If you want to remove acrylic paint, you may want to try soaking in 99% isopropanol, which is good old rubbing alcohol.  I have used it with great success and it is not nearly as noxious as some of the other chemicals that can be used to remove paint.

Bruce

  • Member since
    July 2006
  • From: USS Han Kiang [CS 2532]
Posted by Arcadian Winter on Sunday, July 16, 2006 4:32 PM
Enterprise was indeed a one-ship class vessel, as with the Langley [the first US carrier] and the Ranger [the first US carrier built entirely as such] most likely because she's the first carrier to be nuclear-powered; construction costs prevented any sister ships [5 more were planned].

I have an unbuilt 700 Yamato and 350 Shen zhen. I've been thinking how Yamato would look if she had survived the war, or rather, if Japan had won the war, and Shen zhen would be configured sometime in the future, say 2015. As far as creativity goes, you have a lot of choices, like if the US had joined in the Six-Day War [using the atack on the USS Liberty as a base] for tghe original configuration.

Wikipedia has a good article on Enterprise which should help in your ideas for the models.

  • Member since
    April 2005
Posted by ddp59 on Sunday, July 16, 2006 12:55 PM
try the oven easy off as that supposedly works good but is very caustic so read the directions 1st before using
  • Member since
    May 2006
  • From: UK
Posted by David Harris on Sunday, July 16, 2006 8:21 AM

I think that the USS Enterprise was a class of one ship. The Tamiya kit doesn't model the ship as it was when it first entered service. Originally it had a very distinctive radar (think thats what it was anyway) on top of the island roof......see this picture http://www.navsource.org/archives/02/026519.jpg which it carried until a refit around 1980. Maybe you could backdate one to as commissioned or with an airwing from the Vietnam  war era?

As for the paint removal & glue removal. I can't suggest anything.
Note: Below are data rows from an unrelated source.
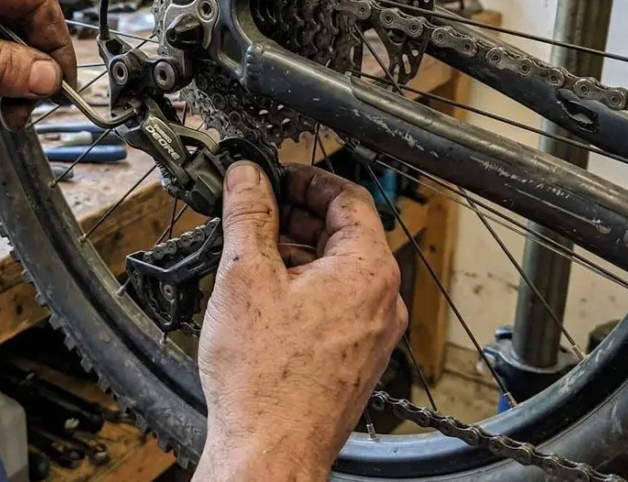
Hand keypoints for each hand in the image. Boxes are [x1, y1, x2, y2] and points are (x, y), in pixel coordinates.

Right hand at [195, 162, 406, 480]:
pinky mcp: (355, 361)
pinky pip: (336, 308)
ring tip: (252, 258)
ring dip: (298, 255)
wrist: (270, 449)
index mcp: (367, 271)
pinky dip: (304, 290)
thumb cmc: (265, 380)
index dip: (308, 180)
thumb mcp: (245, 275)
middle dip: (298, 218)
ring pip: (339, 274)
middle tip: (257, 213)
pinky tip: (264, 301)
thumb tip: (247, 177)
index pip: (350, 198)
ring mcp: (372, 336)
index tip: (277, 178)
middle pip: (346, 235)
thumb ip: (249, 214)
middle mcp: (382, 302)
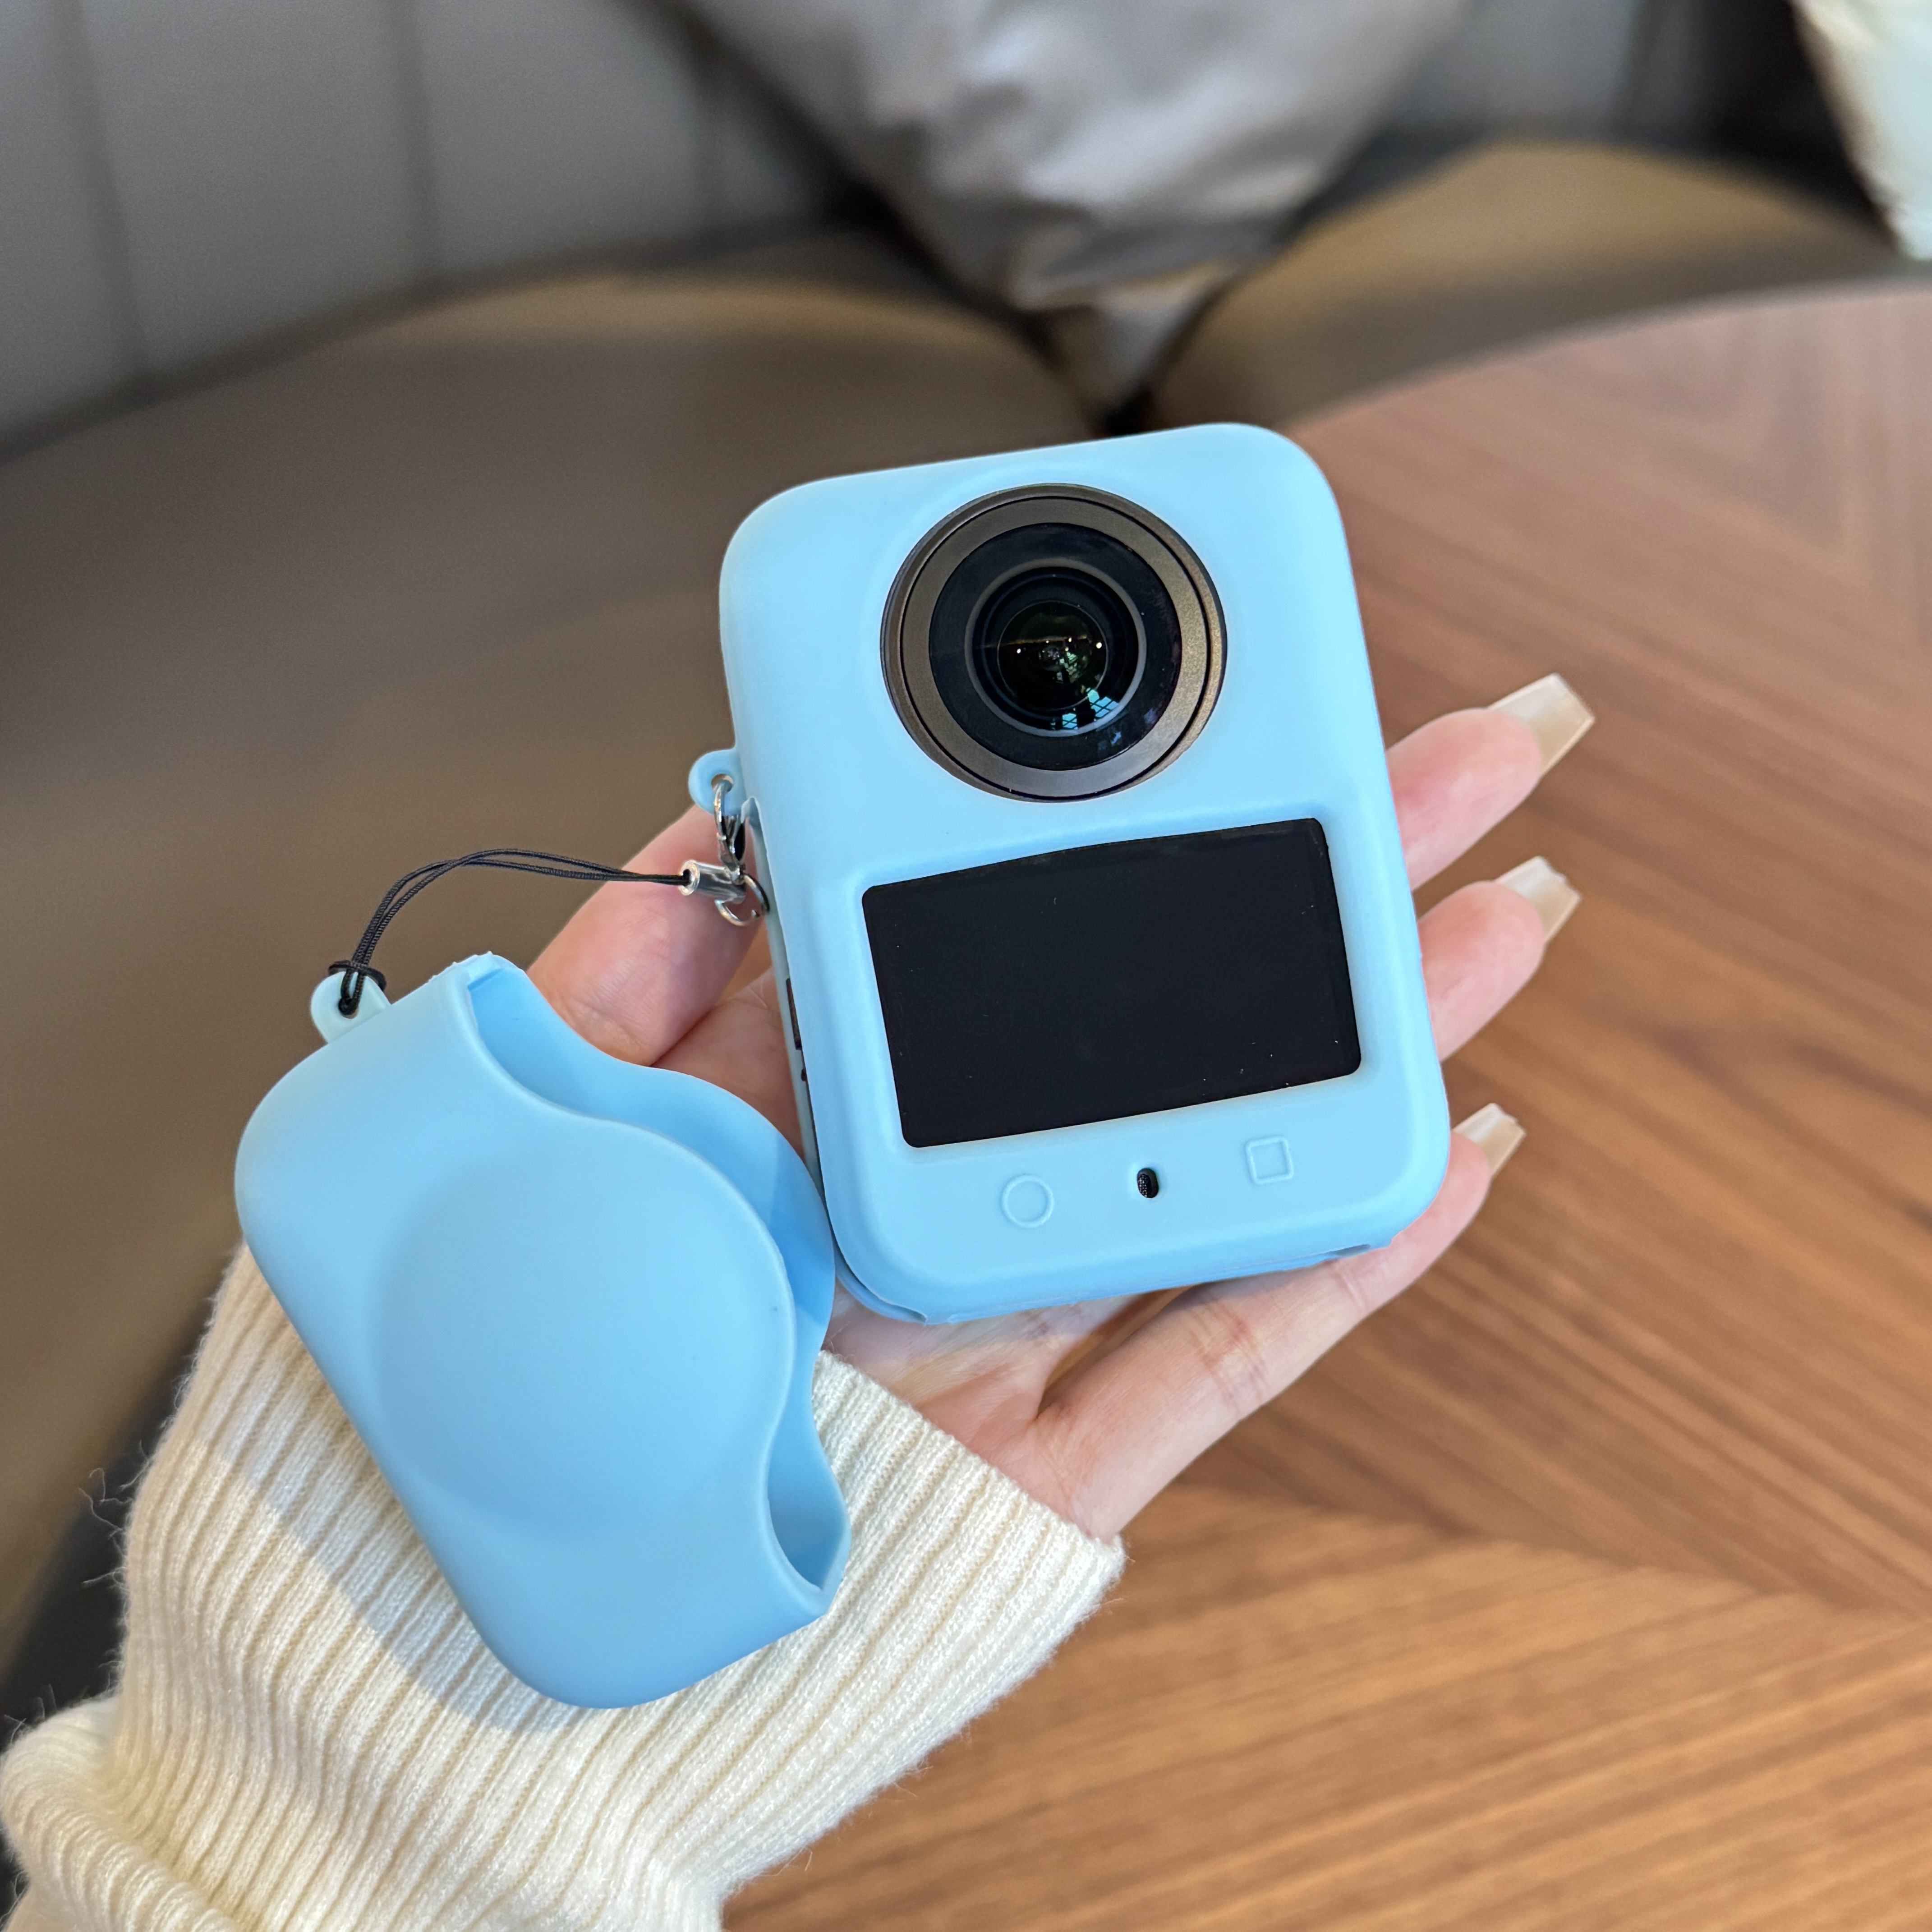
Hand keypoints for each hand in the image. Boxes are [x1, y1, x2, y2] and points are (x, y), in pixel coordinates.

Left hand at [533, 695, 1567, 1538]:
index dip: (1127, 826)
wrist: (493, 1639)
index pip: (1002, 938)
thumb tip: (711, 829)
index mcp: (822, 1117)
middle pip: (1161, 1025)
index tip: (1216, 716)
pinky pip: (1218, 1357)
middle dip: (1315, 884)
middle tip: (1451, 764)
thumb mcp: (527, 1144)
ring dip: (1372, 1044)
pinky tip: (1451, 1153)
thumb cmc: (493, 1387)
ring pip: (1221, 1165)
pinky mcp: (1054, 1470)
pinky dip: (1339, 1267)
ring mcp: (1014, 1331)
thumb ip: (607, 989)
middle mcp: (942, 1202)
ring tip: (1504, 917)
Sorry.

  • Member since
    November 2005
Tamiya 1/350 Enterprise Carrier
Posted by Anonymous on Sunday, July 16, 2006 3:47 AM

Three Questions Please,

Firstly - I have two essentially unbuilt kits of the above. If I make the first into a 'standard configuration' Enterprise (assuming there is such a thing) is there anything creative (and visibly different)  I can do with the second (ie. a different carrier of the same class, if there is such a thing; or an entirely different later configuration of the same carrier, or even a carrier conceived of but never built). Please bear in mind my scratchbuilding abilities are untested.

Secondly - in the case of both of the kits I unforunately over-painted both hulls with a far too thick coat of Tamiya rust acrylic straight from the spray can (about seven years ago). Are there any dissolvants that will get rid of it without totalling the fine hull detail, so I can start again afresh.

Thirdly I also set the waterline with Tamiya colored tape (also seven years ago). I've pulled the tape off but there is a lot of adhesive burrs left. Same question I guess - is there any dissolvant that will get this goo off too. It's turning out to be a little too antiquated for goo-gone to do the trick.

Thanks fellow modellers for any tips you can offer.